В клинической практике Межокружного отделения РС совместно с отделением лучевой диагностики Научного центра неврологии наблюдается достаточно большое число пациентов с РИС. На этапе постановки диагноза РИС данной категории больных проводится дообследование с целью исключения возможной другой патологии, приводящей к появлению похожих очаговых изменений по данным МРТ головного мозга. В дальнейшем врач совместно с пациентом может выбрать один из следующих вариантов наблюдения: только клиническое наблюдение (и проведение следующего МРТ-исследования только при появлении клинической симптоматики) или клинико-МРТ-наблюдение, в ходе которого 1 раз в 6—12 мес проводится МРТ головного мозга [26, 27]. При выявлении радиологического прогрессирования рекомендуется проведение иммунологического исследования ликвора на олигоклональные IgG. Если с течением времени происходит трансформация РИС в РС, в большинстве случаев пациентам будет начата соответствующая иммуномодулирующая терапия. Пока отсутствует опыт использования патогенетической терапии у пациентов с РИС, имеющих только радиологическое прогрессирование при последующих сканированиях (без наличия клинического прогрессирования).

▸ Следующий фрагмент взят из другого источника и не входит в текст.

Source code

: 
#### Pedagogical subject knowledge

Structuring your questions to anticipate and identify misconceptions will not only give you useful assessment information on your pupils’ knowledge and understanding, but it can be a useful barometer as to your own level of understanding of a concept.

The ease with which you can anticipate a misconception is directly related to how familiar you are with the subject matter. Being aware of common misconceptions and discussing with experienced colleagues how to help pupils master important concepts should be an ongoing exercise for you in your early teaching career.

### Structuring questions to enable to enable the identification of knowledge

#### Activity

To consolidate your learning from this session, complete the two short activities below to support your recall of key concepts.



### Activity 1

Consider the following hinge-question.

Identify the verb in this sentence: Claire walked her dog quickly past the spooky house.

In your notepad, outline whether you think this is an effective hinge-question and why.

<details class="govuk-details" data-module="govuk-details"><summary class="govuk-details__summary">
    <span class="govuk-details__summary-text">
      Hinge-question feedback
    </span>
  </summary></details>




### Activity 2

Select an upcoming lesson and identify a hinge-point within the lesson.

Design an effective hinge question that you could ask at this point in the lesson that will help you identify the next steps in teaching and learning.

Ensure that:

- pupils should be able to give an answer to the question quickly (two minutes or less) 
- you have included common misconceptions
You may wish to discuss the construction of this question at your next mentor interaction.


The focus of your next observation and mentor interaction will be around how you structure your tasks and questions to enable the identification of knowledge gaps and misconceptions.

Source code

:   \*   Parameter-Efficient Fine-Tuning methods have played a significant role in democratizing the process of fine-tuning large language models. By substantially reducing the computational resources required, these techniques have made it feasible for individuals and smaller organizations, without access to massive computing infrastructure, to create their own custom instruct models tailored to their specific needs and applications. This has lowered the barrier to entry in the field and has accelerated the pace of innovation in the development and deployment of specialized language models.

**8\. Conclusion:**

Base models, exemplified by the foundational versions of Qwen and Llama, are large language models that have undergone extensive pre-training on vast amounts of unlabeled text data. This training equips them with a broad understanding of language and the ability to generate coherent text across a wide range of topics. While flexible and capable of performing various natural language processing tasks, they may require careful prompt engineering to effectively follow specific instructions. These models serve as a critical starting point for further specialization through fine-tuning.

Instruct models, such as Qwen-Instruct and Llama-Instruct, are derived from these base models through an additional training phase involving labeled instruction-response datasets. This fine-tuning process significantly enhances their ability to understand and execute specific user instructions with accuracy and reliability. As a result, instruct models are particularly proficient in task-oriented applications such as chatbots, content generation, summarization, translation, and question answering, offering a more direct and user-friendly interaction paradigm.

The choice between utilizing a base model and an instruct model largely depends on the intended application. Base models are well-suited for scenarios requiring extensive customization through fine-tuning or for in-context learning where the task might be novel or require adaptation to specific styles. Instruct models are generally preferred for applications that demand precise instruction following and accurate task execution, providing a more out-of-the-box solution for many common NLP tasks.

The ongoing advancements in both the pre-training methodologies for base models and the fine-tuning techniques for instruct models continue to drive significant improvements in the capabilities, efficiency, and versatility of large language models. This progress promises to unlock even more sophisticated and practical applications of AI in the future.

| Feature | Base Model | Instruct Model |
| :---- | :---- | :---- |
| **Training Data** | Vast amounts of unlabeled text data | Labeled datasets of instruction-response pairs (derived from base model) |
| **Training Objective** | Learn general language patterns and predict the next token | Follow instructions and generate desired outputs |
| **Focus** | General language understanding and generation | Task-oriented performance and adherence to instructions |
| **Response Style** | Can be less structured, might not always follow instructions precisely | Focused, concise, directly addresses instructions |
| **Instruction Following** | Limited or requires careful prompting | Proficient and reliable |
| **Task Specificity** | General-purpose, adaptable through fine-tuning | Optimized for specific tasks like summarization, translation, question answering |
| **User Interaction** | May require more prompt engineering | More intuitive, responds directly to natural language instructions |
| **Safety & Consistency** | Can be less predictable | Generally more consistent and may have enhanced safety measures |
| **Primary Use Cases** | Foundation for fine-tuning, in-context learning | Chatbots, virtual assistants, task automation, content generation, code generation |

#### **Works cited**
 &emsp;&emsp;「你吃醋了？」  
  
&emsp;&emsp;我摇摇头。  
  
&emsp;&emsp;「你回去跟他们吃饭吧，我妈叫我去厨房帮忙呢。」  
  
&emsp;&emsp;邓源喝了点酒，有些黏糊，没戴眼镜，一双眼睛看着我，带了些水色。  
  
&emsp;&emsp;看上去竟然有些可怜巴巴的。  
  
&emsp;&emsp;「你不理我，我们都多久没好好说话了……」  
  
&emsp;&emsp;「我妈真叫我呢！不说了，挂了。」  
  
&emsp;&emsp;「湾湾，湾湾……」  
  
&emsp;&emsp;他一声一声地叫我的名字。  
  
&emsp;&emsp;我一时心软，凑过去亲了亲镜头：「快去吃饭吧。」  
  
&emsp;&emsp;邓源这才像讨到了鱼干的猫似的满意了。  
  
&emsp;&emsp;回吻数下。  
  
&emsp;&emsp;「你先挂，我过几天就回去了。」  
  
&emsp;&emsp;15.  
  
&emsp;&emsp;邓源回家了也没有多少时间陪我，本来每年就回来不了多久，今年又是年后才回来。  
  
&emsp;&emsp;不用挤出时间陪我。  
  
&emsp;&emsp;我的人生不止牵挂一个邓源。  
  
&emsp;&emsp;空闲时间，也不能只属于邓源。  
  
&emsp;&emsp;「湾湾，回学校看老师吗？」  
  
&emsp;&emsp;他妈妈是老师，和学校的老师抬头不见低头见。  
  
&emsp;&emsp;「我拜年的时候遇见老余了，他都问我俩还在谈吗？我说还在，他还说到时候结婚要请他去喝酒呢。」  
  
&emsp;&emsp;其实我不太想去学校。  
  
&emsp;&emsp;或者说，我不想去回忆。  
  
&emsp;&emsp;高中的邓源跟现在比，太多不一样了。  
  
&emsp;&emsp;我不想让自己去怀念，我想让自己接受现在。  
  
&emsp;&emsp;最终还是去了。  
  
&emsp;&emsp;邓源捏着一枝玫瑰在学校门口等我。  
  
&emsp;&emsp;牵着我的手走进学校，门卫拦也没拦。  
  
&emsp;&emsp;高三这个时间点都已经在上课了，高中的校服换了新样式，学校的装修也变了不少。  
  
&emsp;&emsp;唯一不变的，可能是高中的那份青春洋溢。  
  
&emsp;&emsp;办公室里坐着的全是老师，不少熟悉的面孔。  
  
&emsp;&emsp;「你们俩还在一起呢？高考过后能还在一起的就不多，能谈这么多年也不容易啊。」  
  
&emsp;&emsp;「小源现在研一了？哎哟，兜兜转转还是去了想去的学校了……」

Обобщая все вышесказанное, можно сделать заключение, что остается достаточно много вопросов, которые требуют дальнейшего более детального изучения. Существуют ли какие-либо биологические или другие маркеры, которые могут помочь дифференцировать различные группы пациентов с РИС без или с последующим прогрессированием? Нужно ли назначать иммуномодулирующую терапию пациентам с РИС при наличии факторов риска быстрой трансформации в РС?
Будущие рандомизированные исследования смогут не только ответить на вопрос, является ли раннее начало терапии пациентов с РИС необходимым для предотвращения конверсии в РС или радиологического прогрессирования, но и помогут также дополнительно подтвердить значимость факторов риска быстрой трансформации заболевания. Таким образом, в связи с недостаточным к настоящему времени объемом знаний о патологической значимости РИС, его взаимосвязи с РС, а также из-за отсутствия информации о влиянии соответствующей иммуномодулирующей терапии при РИС на долгосрочный прогноз заболевания, клинический подход и ведение таких пациентов пока остаются окончательно не ясными.